There are two distinct yet related concepts of context in images, i.e. visual context and semantic context. Semantic context refers to relationships on object level such as co-occurrence relations (e.g. a ship usually occurs together with water) for example modelled via Latent Dirichlet Allocations [23] or concept occurence vectors [27] and topological relations (e.g. trees are more likely to be next to a road than on a road) capturing distances and directions (see e.g. [2]). This type of context is usually exploited during the formulation of the final decision rule, e.g. by applying a context-independent pixel-wise classification followed by a spatial regularization of the obtained semantic maps [5] or by applying Markov Random Fields (MRFs, see e.g. [11, 25] for usage of MRFs for the classification of SAR images). Visual context refers to relationships on the measurement level allowing for example to reduce the noise of an individual measurement (e.g. by local averaging) or to estimate textural properties. For example, visual context is implicitly considered during SAR speckle filtering. Another common example are approaches that combine spectral and spatial information in a pixel-wise feature vector and then apply pixel-based classification methods (e.g. [9, 22]). More recent approaches move away from the use of predefined hand-crafted features and use either variants of shallow learners that have been tailored towards the analysis of image data (such as projection-based Random Forests [12]) or deep neural networks.

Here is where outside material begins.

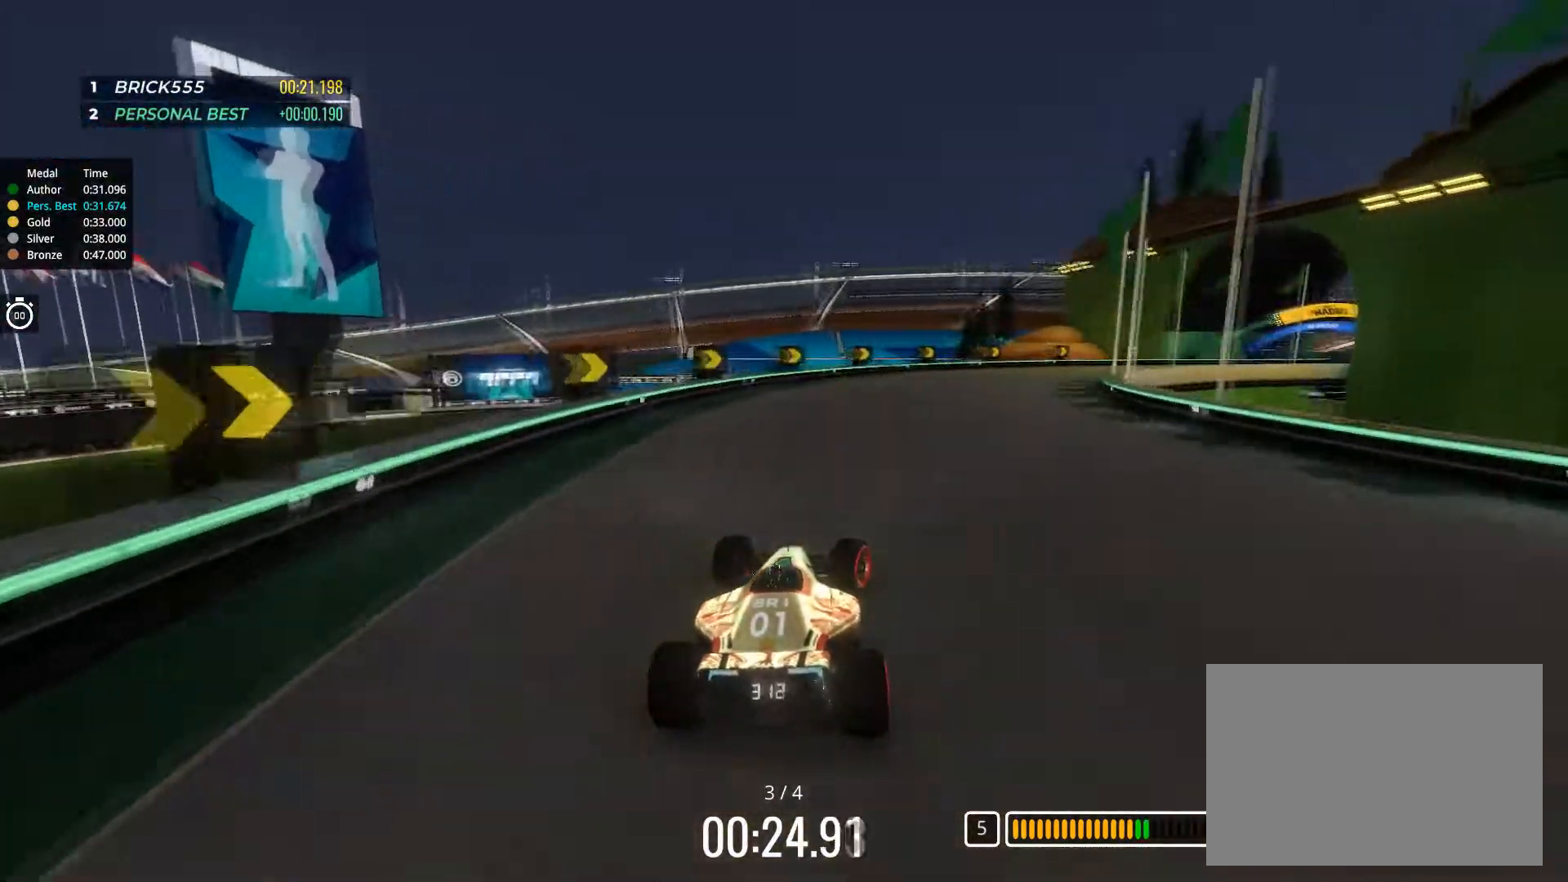
{"keys": ["right", "up"], "events": []}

In particular the latter have gained on importance and are often the method of choice for the (semantic) analysis of remote sensing images in general (see e.g. [15] for an overview) and SAR data in particular [31].

In this paper we address the latter type, i.e. visual context, for the special case of semantic segmentation on polarimetric SAR images. In particular, we are interested whether different data representations that implicitly integrate context are helpful and in analysing how much local context is required or sufficient to achieve accurate and robust classification results. To the best of the authors knowledge, such an investigation is missing in the current literature of PolSAR processing. Corresponding works either stop at low-level pre-processing steps such as speckle reduction [4, 8] or simply assume that any amount of available contextual information leads to an improved performance.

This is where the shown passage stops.